Все сказанное могло бы показаться чисто теоретическим построением, к тому же весьма иллюзорным, если бы как раз сейчас не совершалась всеохватная и, по-видимому, окончательная перемена в наших отношениях с миром. Предвидим ироническую реплику: «Почему же именно сейчас?» Дело в том, что в наше время возникло поистине новое явление, которое провело резкую грань между нами и Бальзаком, равно как между Андре Жидом и г-жой де Лафайет: рухнул старый миф «глубины».
Известно, что все искусство романа покоилось на этом мифе, и только на нем. Роль писателя традиционно состояла в том, чтобы углубляться в Природу, проникать все дальше, достигая все более сокровенных пластов, чтобы извлечь наконец на свет крупицу какой-нибудь волнующей тайны. Спускаясь в пучину людских страстей, он посылал как будто бы спокойному миру (миру поверхности) победные реляции, описывая тайны, до которых дотронулся пальцем. И священное головокружение, охватывавшее тогда читателя, отнюдь не вызывало у него тревоги или тошноты, а, напротив, успокаивало, рассеивая всякие сомнения относительно его власти над миром. Разумеется, существовали подземные лабиринты, но благодаря отважным спелеологам можно было их исследовать.

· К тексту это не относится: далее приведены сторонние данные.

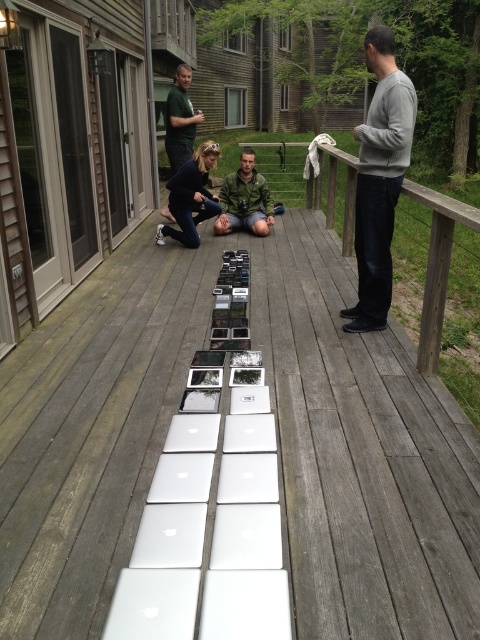
Question: Which point is farther from the camera taking this photo?

Choices:
 (A) (388, 65)
 (B) (222, 218)

Answer: (B)

Question: Does gray sweater at center have a larger size compared to matte black jacket at center?

Choices:
 (A) yes
 (B) no

Answer: (B)

Question: Which point appears farthest from the camera in this image?

Choices:
 (A) (249, 221)
 (B) (348, 221)
 (C) (195, 166)
 (D) (351, 321)

Answer: (A)

Question: Which point is farther to the camera?

Choices:
 (A) green matte jacket at center
 (B) green matte shirt at upper center
 (C) gray sweater at center
 (D) matte black jacket at center

Answer: (A)

Question: Does gray sweater at center have a smaller size compared to wooden at right?

Choices:
 (A) no
 (B) yes

Answer: (A)

Question: Can you confirm if matte black jacket at center is smaller than green matte shirt at upper center?

Choices:
 (A) yes
 (B) no

Answer: (B)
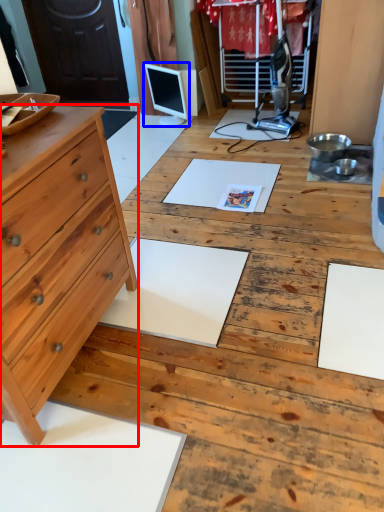
Question: Which of the following is the closest to the observer, chest of drawers (highlighted by a red box) or computer monitor (highlighted by a blue box)?

Choices:
 (A) chest of drawers
 (B) computer monitor

Answer: (A)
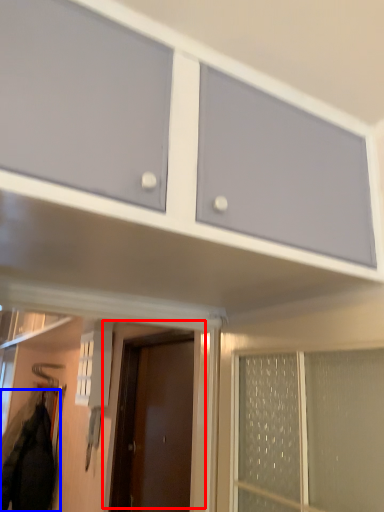
Question: Which point is further to the camera, door (highlighted by a red box) or jacket (highlighted by a blue box)?

Choices:
 (A) door
 (B) jacket

Answer: (B)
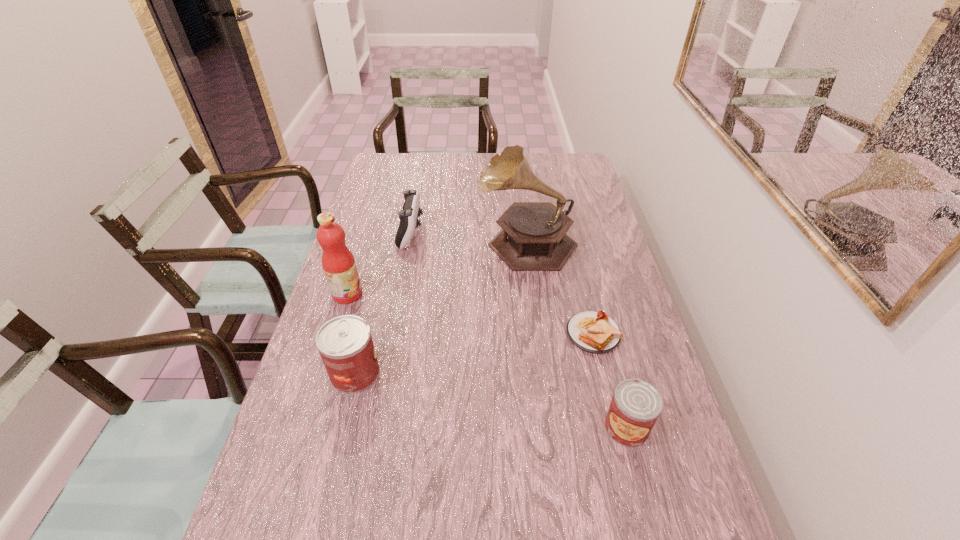
You are a GUI agent. You are given a task and a screenshot of the screen. Output one action in this format:
    pyautogui.click(x=<x>, y=<y>)
    Task: Click on the vacant region that satisfies the following two spatial constraints: 1. on the horn direction of the phonograph record; 2. on the back side of the shorter can
    The height and width of the screenshot is (540, 960).
    Given the screenshot: What is the action you would take?
    pyautogui.click(x=549, y=427)

This screenshot has width=960, height=540. Find the location of `free space that satisfies the following two spatial constraints: 1. on the front label of the fourth nearest object; 2. on the right side of the sandwich`. free space that satisfies the following two spatial constraints: 1. on the front label of the fourth nearest object; 2. on the right side of the sandwich is located at coordinates tap(335, 334).

I want to click on vacant region that satisfies the following two spatial constraints: 1. on the front-facing side of the control; 2. on the front side of the taller can, so click(385, 373).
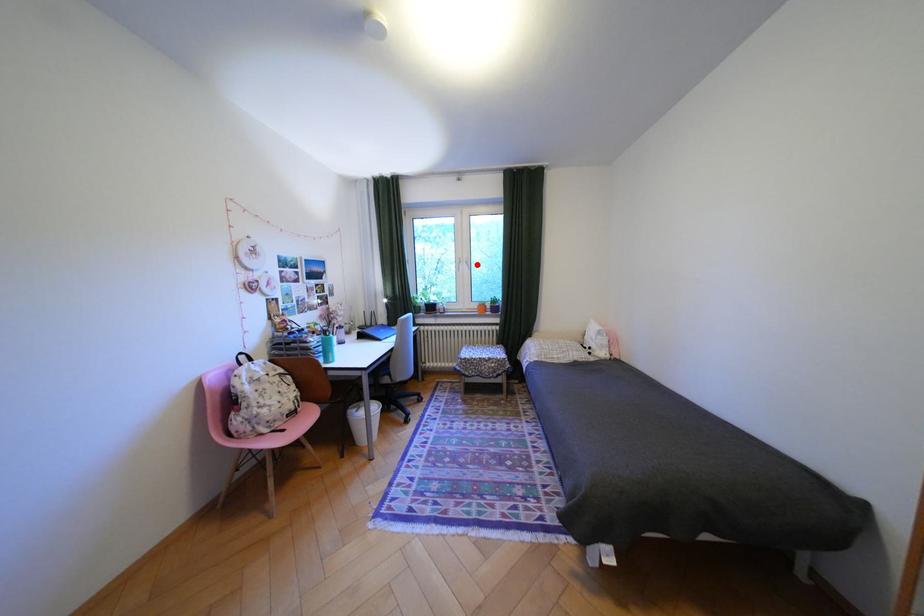
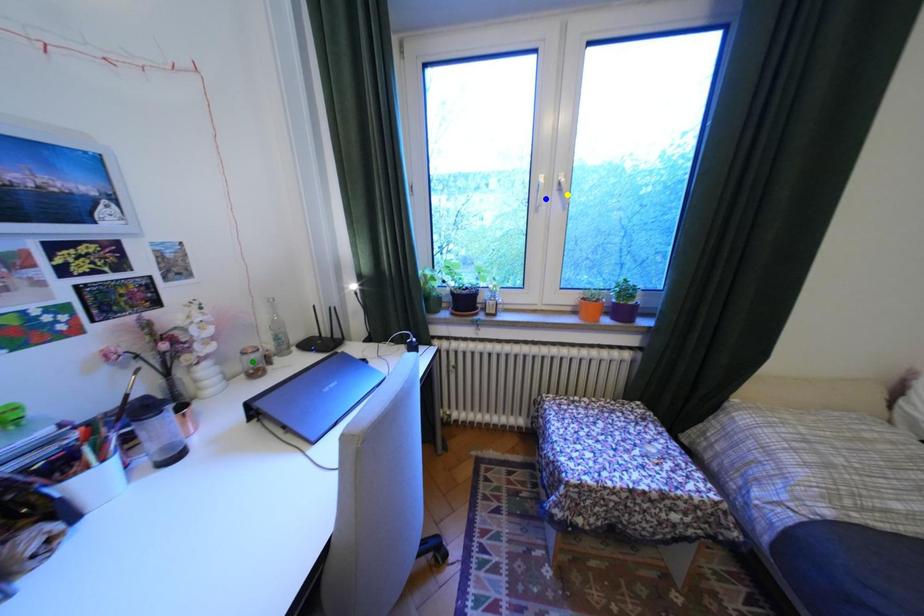
Question: I am providing you with two images of the same scene from different viewpoints. A red point is marked on the first image. You are given multiple points on the second image. Can you choose the point in image 2 that corresponds to the point in image 1?

Choices:
 (A) green point
 (B) yellow point
 (C) blue point

Answer: (B)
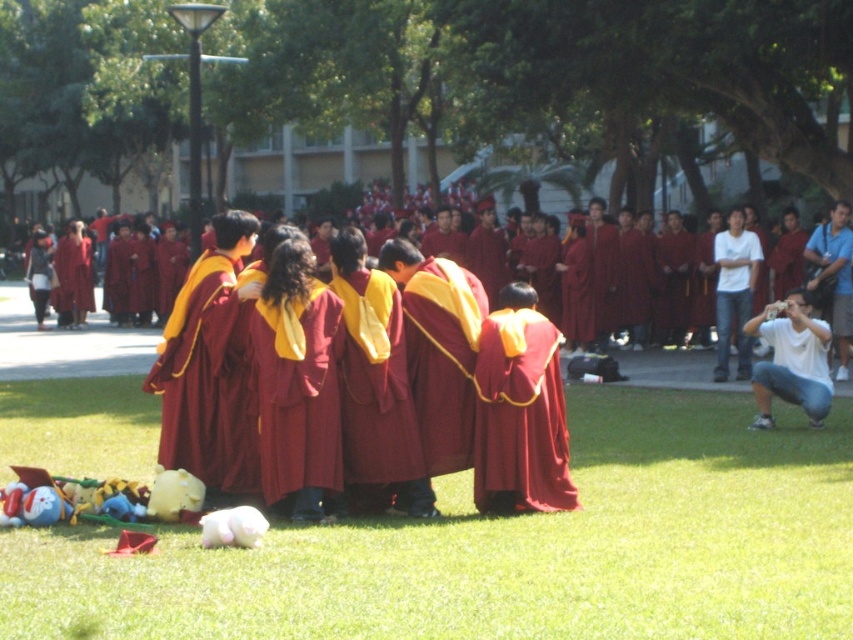
Question: Can you confirm if white cotton shirt at lower right is thinner than white cotton shirt at right?

Choices:
 (A) no
 (B) yes

Answer: (A)

Question: Which point appears farthest from the camera in this image?

Choices:
 (A) (752, 241)
 (B) (631, 385)
 (C) (109, 424)
 (D) (207, 456)

Answer: (A)

Question: Considering the real-world distances, which object is closest to the white cotton shirt at lower right?

Choices:
 (A) white cotton shirt at right
 (B) maroon velvet graduation gown at center
 (C) green grass at lower center
 (D) matte red graduation gown at center

Answer: (C)

Question: Can you confirm if green grass at lower center is bigger than white cotton shirt at lower right?

Choices:
 (A) yes
 (B) no

Answer: (A)

Question: Among these points, which one is farthest from the camera?

Choices:
 (A) (737, 234)
 (B) (663, 598)

Answer: (A)

Question: Does matte red graduation gown at center appear on the left side of white cotton shirt at right?

Choices:
 (A) yes
 (B) no

Answer: (A)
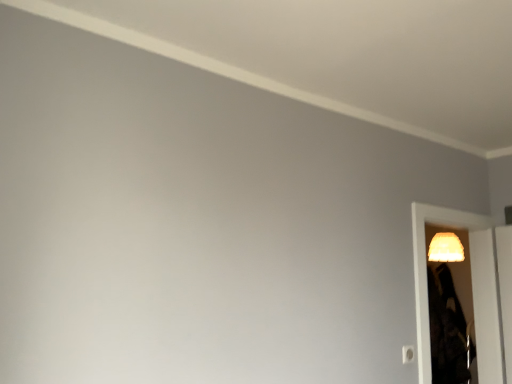
You are a GUI agent. You are given a task and a screenshot of the screen. Output one action in this format:
    pyautogui.click(x=<x>, y=<y>)
    Task: Click on the translucent plastic screen door at right
    
    Given the screenshot: What is the action you would take?
    472,288

The height and width of the screenshot is (384, 512). What do you see at coordinates (446, 248) in the screenshot? I see `matte yellow lampshade at right` at bounding box center [446, 248].

Looking at this image, in order to face white plastic light switch at lower right, should I rotate leftwards or rightwards?

Turn right approximately 20.138 degrees to face it.

Image resolution: width=512 pixels, height=384 pixels. Find the location of `translucent plastic screen door at right`. translucent plastic screen door at right is located at coordinates (472, 288).

Where is `screen door below the matte yellow lampshade at right (from the image's perspective)`? screen door below the matte yellow lampshade at right (from the image's perspective) is located at coordinates (472, 288).

Does matte yellow lampshade at right have a lesser height compared to translucent plastic screen door at right?

Yes.

Where is `light switch that is on the left side of translucent plastic screen door at right`? light switch that is on the left side of translucent plastic screen door at right is located at coordinates (408, 354).

Between point (481, 381) and point (410, 354), which one is positioned behind?

The point (481, 381) is farther.

Looking at this image, from the image's perspective, relative to white plastic light switch at lower right, is translucent plastic screen door at right above or below?

Based on their image positions, translucent plastic screen door at right is located above white plastic light switch at lower right.

From a real-world perspective, is translucent plastic screen door at right above or below white plastic light switch at lower right?

translucent plastic screen door at right is above white plastic light switch at lower right.

Which is correct: translucent plastic screen door at right is inside matte yellow lampshade at right, or outside of it?

translucent plastic screen door at right exists outside the volume of matte yellow lampshade at right.

Considering the positions of objects translucent plastic screen door at right and matte yellow lampshade at right in the image provided, who is in front, translucent plastic screen door at right or matte yellow lampshade at right?

translucent plastic screen door at right is more forward.

Where is `screen door that is in front of the matte yellow lampshade at right`? This screenshot has height=384, width=512. screen door that is in front of the matte yellow lampshade at right is located at coordinates coord(472,288).

Considering the sizes of objects white plastic light switch at lower right and matte yellow lampshade at right in the image provided, who is wider, white plastic light switch at lower right or matte yellow lampshade at right?

matte yellow lampshade at right.

Does white plastic light switch at lower right come behind matte yellow lampshade at right?

That is False.

Is white plastic light switch at lower right oriented away from matte yellow lampshade at right?

white plastic light switch at lower right is not turned away from matte yellow lampshade at right.

Where is `light switch below the matte yellow lampshade at right (from the image's perspective)`? This screenshot has width=512, height=384. light switch below the matte yellow lampshade at right (from the image's perspective) is located at coordinates pyautogui.click(x=408, y=354).

Is matte yellow lampshade at right facing towards white plastic light switch at lower right?

No.

Where is `light switch below the matte yellow lampshade at right (from the image's perspective)`? The image size is (512, 384). light switch below the matte yellow lampshade at right (from the image's perspective) is located at coordinates (408, 354).

Is matte yellow lampshade at right far from white plastic light switch at lower right?

matte yellow lampshade at right is far away from white plastic light switch at lower right.

What's the angular difference between matte yellow lampshade at right and white plastic light switch at lower right's facing directions?

matte yellow lampshade at right and white plastic light switch at lower right are facing 94.6 degrees away from each other.

Consider the image. Is white plastic light switch at lower right in front of or behind translucent plastic screen door at right in the image?

In the image, white plastic light switch at lower right appears in front of translucent plastic screen door at right.

Would you say translucent plastic screen door at right is part of white plastic light switch at lower right's contents?

Definitely not — translucent plastic screen door at right is not inside white plastic light switch at lower right.

From a real-world perspective, is white plastic light switch at lower right below translucent plastic screen door at right?

Answer: Yes.

From the image's perspective, would you say white plastic light switch at lower right is shown under translucent plastic screen door at right?

Indeed, from the image's perspective, white plastic light switch at lower right is shown beneath translucent plastic screen door at right.

Image resolution: width=512 pixels, height=384 pixels. In the image, there is a matte yellow lampshade at right. Find the location of `screen door below it (from the image's perspective)`. screen door below it (from the image's perspective) is located at coordinates (472, 288).

The width and height of the screenshot is (512, 384). I want to click on light switch on the left of translucent plastic screen door at right, so click(x=408, y=354).

Looking at the image, which one is located closer to white plastic light switch at lower right, translucent plastic screen door at right or matte yellow lampshade at right?

The object closer to white plastic light switch at lower right is translucent plastic screen door at right.

From the image, which object appears to be farther from matte yellow lampshade at right, translucent plastic screen door at right or white plastic light switch at lower right?

Based on the image, white plastic light switch at lower right appears to be further to matte yellow lampshade at right.

Based on their spatial positions, is white plastic light switch at lower right or matte yellow lampshade at right further from translucent plastic screen door at right?

white plastic light switch at lower right.

From the picture: Looking at the image, which one is located further to translucent plastic screen door at right, matte yellow lampshade at right or white plastic light switch at lower right?

white plastic light switch at lower right is positioned further to the anchor translucent plastic screen door at right.

Based on their spatial positions, is white plastic light switch at lower right or translucent plastic screen door at right further from matte yellow lampshade at right?

white plastic light switch at lower right lies further to matte yellow lampshade at right than the other object.

From the picture: Based on their spatial positions, is matte yellow lampshade at right or translucent plastic screen door at right further from white plastic light switch at lower right?

matte yellow lampshade at right is positioned further to the anchor white plastic light switch at lower right.

You are a GUI agent. You are given a task and a screenshot of the screen. Output one action in this format:
    pyautogui.click(x=<x>, y=<y>)
    Task: Click on the screen door positioned between white plastic light switch at lower right and matte yellow lampshade at right from near to far
    This screenshot has width=512, height=384.
    Given the screenshot: What is the action you would take?
    pyautogui.click(x=472, y=288)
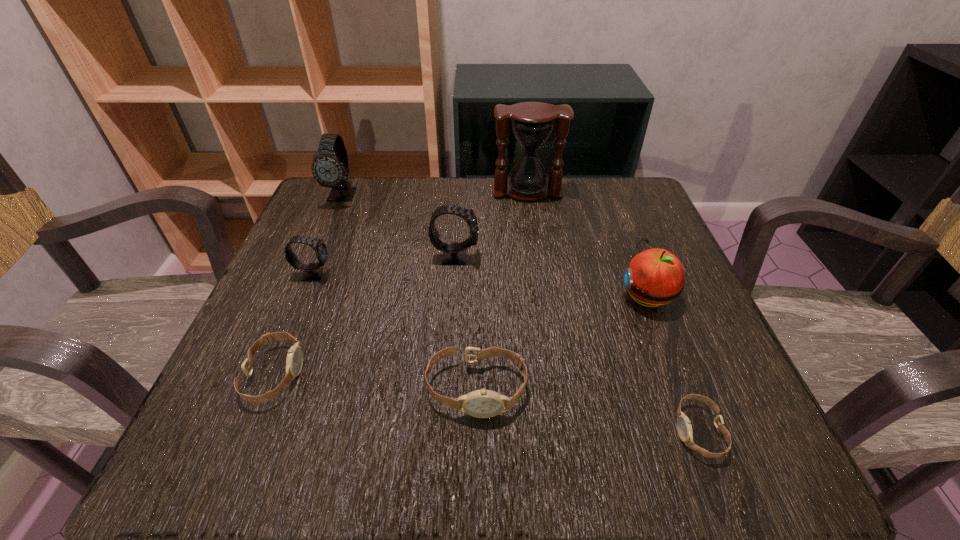
The height and width of the screenshot is (540, 960). Find the location of `the fourth tallest watch`. the fourth tallest watch is located at coordinates (483, 403).

You are a GUI agent. You are given a task and a screenshot of the screen. Output one action in this format:
    pyautogui.click(x=<x>, y=<y>)
    Task: Click on the second biggest beige watch
    
    Given the screenshot: What is the action you would take?
    pyautogui.click(x=294, y=361)

Image resolution: width=960 pixels, height=540 pixels. In order to click on the leftmost beige watch in this screenshot , I will do `click(294, 361)`.

Locate an element on the screen. The width and height of the screenshot is (960, 540). the shortest watch is located at coordinates (684, 427).

The image size is (960, 540). What are the coordinates of `the shortest object` in the screenshot? It's located at (x=684, y=427).

Locate an element on the screen. Image resolution: width=960 pixels, height=540 pixels. vacant space situated 0.070m on the right of the brown hourglass is located at coordinates (590, 192).

At what (x,y) coordinates should I click in order to perform the action: click on free space located 0.340m on the face of the seventh shortest object. Please return your answer as a coordinate pair (x, y). The width and height of the screenshot is (960, 540). Looking at the image, I should click on (292, 319).

Find the location of a particular element. The height and width of the screenshot is (540, 960). vacant space positioned on the face of the second smallest gray watch is located at coordinates (513, 256).

Where is `vacant position located on the front of the apple`? vacant position located on the front of the apple is located at coordinates tap(684, 391).

Locate an element on the screen. The width and height of the screenshot is (960, 540). vacant region located 0.400m on the face of the fifth tallest object is located at coordinates (536, 274).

Неудивительно, в этих обстоятельствах, что сугубо литературный феномен заключался во всеобъемлющем, единственном эпитете, который пытался вобрать в себя все внутренние качества, всю скрытую душу вещей. Слово, таким образом, функционировало как ловушка, в которую писатель улавливал мир, чтобы преподнести его обществу.
И вот в нашем сознании свершилась подлинная революция: мы не только не рассматриваем больше мир как свое достояние, свою частную собственность, скалькированную с наших потребностей и поддающуюся приручению, но вдобавок не верим отныне в эту глубину. Одновременно с крахом эссенциалистских представлений о человеке — приходом идеи «условий существования» (condition) на смену идее «природы» —
Итак, весь язык литературы должен измениться, и он уже меняется. Среди наиболее сознательных мы констатируем растущее с каждым днем отвращение к слову, имеющему нутряной характер, к слову, которое оперирует аналогией или колдует. Оптический, описательный эпитет, прилагательное, довольствующееся тем, что измеряет, помещает, отграничивает, определяет, — вот что, вероятно, показывает нам, где пролегает трудная стезя нового искусства романа.
О НЕСКОЛЬКИХ УСТАРЕЛЫХ ПОНЯТИЯХ (1957 г.)
Традиционная критика оперирует своим собственным лексиконом. Хотя она упорно отрицает, что ее литературные оценки носят догматический характер (уверяя, будто ее симпатии к тому или иному произведению, напротив, совершенно свободны и основаны на «естественных» критериях, как то: здравый смысл, сердце и т. д.), достаточно сколько-нибудь внимательно вчитаться в ее рассуждения, чтобы сразу заметить целую сеть ключевых слов, выдающую наличие системы.
Но мы настолько привыкли слышать разговоры о «персонаже», об «атмосфере», о «форме» и «содержании», об «идее» (message) произведения, о «таланте рассказчика», свойственном «настоящим романистам», что нам трудно высвободиться из этой паутины и понять: она — всего лишь определенное, готовое, принимаемое без обсуждений и, следовательно, мертвое представление о романе, не имеющее отношения к мнимой «природе» романа.
Пожалуй, еще опаснее термины, придуманные для характеристики книг, не следующих общепризнанным правилам. Так, слово «авангард», несмотря на его видимую беспристрастность, служит чаще всего для того, чтобы отделаться — как бы пожатием плеч — от любого произведения, способного дать понять литературе широкого потребления, что у нее совесть нечиста. Стоит писателю отказаться от избитых формул и попытаться создать собственную манеру письма, как к нему тотчас приклеивают этикетку «авангард».
В принципе это означает лишь то, что он слегка опередил свою эпоху и что завтра его находки будут подхвачены всеми. Но читатель, предупрежденный этим намеком, сразу представляет себе неких лохматых молодых людей, которые с кривой усмешкой закладывают петарды под кресла Академии с единственной целью наделать шуму или эпатировать буржуа. «Они хотят подпилить сук, на котором мы сидим», — простодушно пишет весьма серьезный Анри Клуар.
Упомянутый сук в действительности умер сам собой, просто под воздействием времени; если он подгнил, это не наша вина. Если бы те, кто отчаянно цепляется за него, подняли однажды глаза к вершине дерева, они бы убедились, что уже давно выросли новые, зеленые, сильные, живые ветви. «Улиссу» и «За́мку» больше тридцати лет. Французский перевод «Шума и ярости» появился двадцать лет назад. За этими романами последовали многие другие.